HERSBRUCK – Am vorletzten Abend des Hersbrucker Gitarrenfestivals haben in der Stadtkirche zwei Meister der klassischen Gitarre zum rasanten Endspurt angesetzt. Der Tscheche Pavel Steidl und der Spanier Rafael Aguirre verzichteten dabei auf jegliche Verstärkung und spielten – dank der akustischen Gegebenheiten in der voll besetzten Kirche – „unplugged“. Das Publikum genoss den puren Gitarrenklang.
Gleich die ersten leisen Töne, die Pavel Steidl seinem Instrument, gebaut 1926 in Barcelona, entlockte, zwangen zum intensiven Zuhören. Mit Filip Hyacint Lobkovics barocker „Allemande“ stimmte der Ausnahmegitarrist sein Publikum ein auf sein hoch differenziertes Spiel und auf ein mittlerweile eher ungewohntes Lautstärkenniveau. Mucksmäuschenstill war es im Kirchenschiff, als der vielfach ausgezeichnete Künstler sechs Menuette von Ferdinand Sor (op. 11) auf packende Weise interpretierte. Mit seinem Körper, seiner Mimik, seinem Atem und einem steten leisen Singen unterstützte er jede Schwingung der Saiten, was ihn auf magische Weise mit seinem Instrument verschmelzen ließ.
Sieben klassische facettenreiche Stücke im „italienischen Stil“, komponiert vom Spanier Pedro Jimenez de Abril Tirado, erklangen samtig weich, unglaublich schnell, aber nie virtuos um der Virtuosität willen. Jede Akzentuierung, die mal verhaltene, dann wieder explosive Dynamik, unterwarf er der Intention des Komponisten.

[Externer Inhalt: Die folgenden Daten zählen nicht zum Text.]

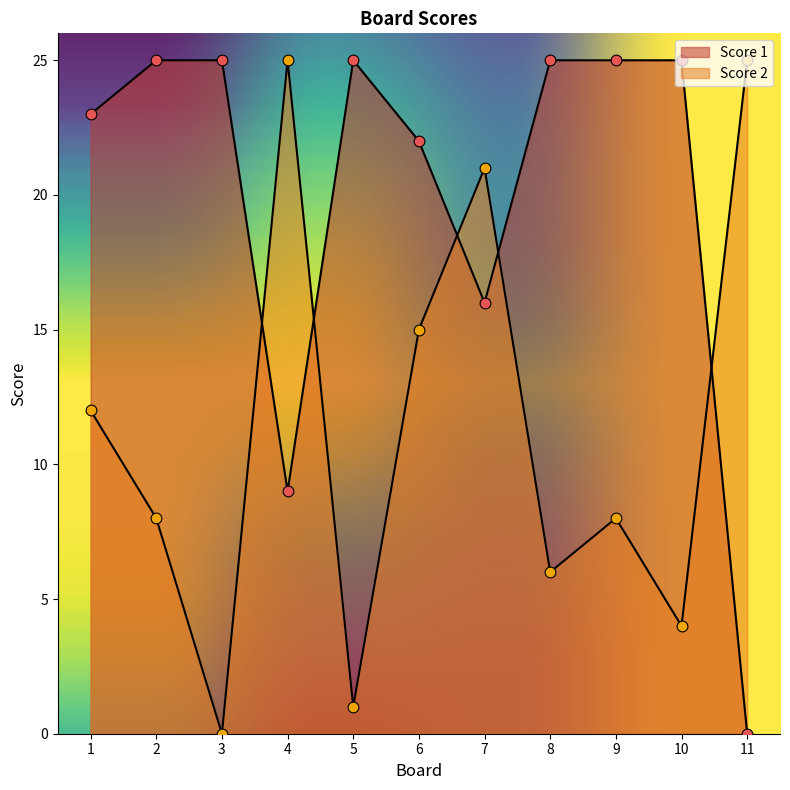

Which series reaches the maximum Y coordinate?

Score 1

Mit einem eigenen Stück, das er der Komponistin und Lehrerin Jana Obrovska gewidmet hat, machte er einen Sprung zur zeitgenössischen Gitarrenmusik. Es entfaltete eine schier unglaubliche Sogwirkung; mit dem kleinen Finger auf dem Gitarrenkorpus tippend, machte er die verrinnende Zeit hörbar, setzte darüber sich rhythmisch wiederholende Riffs und ließ dazu seine Stimme erklingen. Seine ausgefeilte Gitarrentechnik brachte selbst die Gitarren-Profis unter den Zuhörern zum Staunen und Bravo-Rufe und nicht enden wollender Beifall veranlassten Steidl zu mehreren Zugaben.
Standen bei Pavel Steidl Barock und Klassik im Mittelpunkt, so waren es im zweiten Teil des Konzerts Werke spanischer und katalanischer Komponisten, die Rafael Aguirre auf höchstem Niveau interpretierte. Romantisch-schwelgerisch und reich an Klangfarben spielte der Gewinner zahlreicher internationaler Gitarrenwettbewerbe Issac Albéniz‘ „Cordoba“, nachdem er bei den „Tres piezas españolas“ von E. Pujol bereits unglaubliche Fingerfertigkeit bewiesen hatte. Mit der Tárrega-Bearbeitung von Mendelssohns „Barcarolla veneziana“ beeindruckte er vollends. Auch er setzte auf die leisen Töne, ganz besonders bei Eric Saties Gnossiennes 1 und 3 – zarter kann man Gitarre wohl nicht spielen.
Vier Zugaben musste Aguirre geben, bevor das Publikum sich zufriedengab. Da legte er dann noch einmal an Tempo, Spielwitz und Dynamik zu: Aus der Titelmusik von „Star Wars“ entstand unter seinen gewandten Fingern ein variantenreiches Stück, das eine zuvor nicht geahnte Verbindung des Filmklassikers mit Flamenco herstellte. Mit einer leisen, melodiösen Zugabe entließ Aguirre die hingerissenen Zuhörer in den warmen Sommerabend nach einem Konzert, das für die Liebhaber der klassischen Gitarre sicher einer der Glanzpunkte der Festivalwoche war.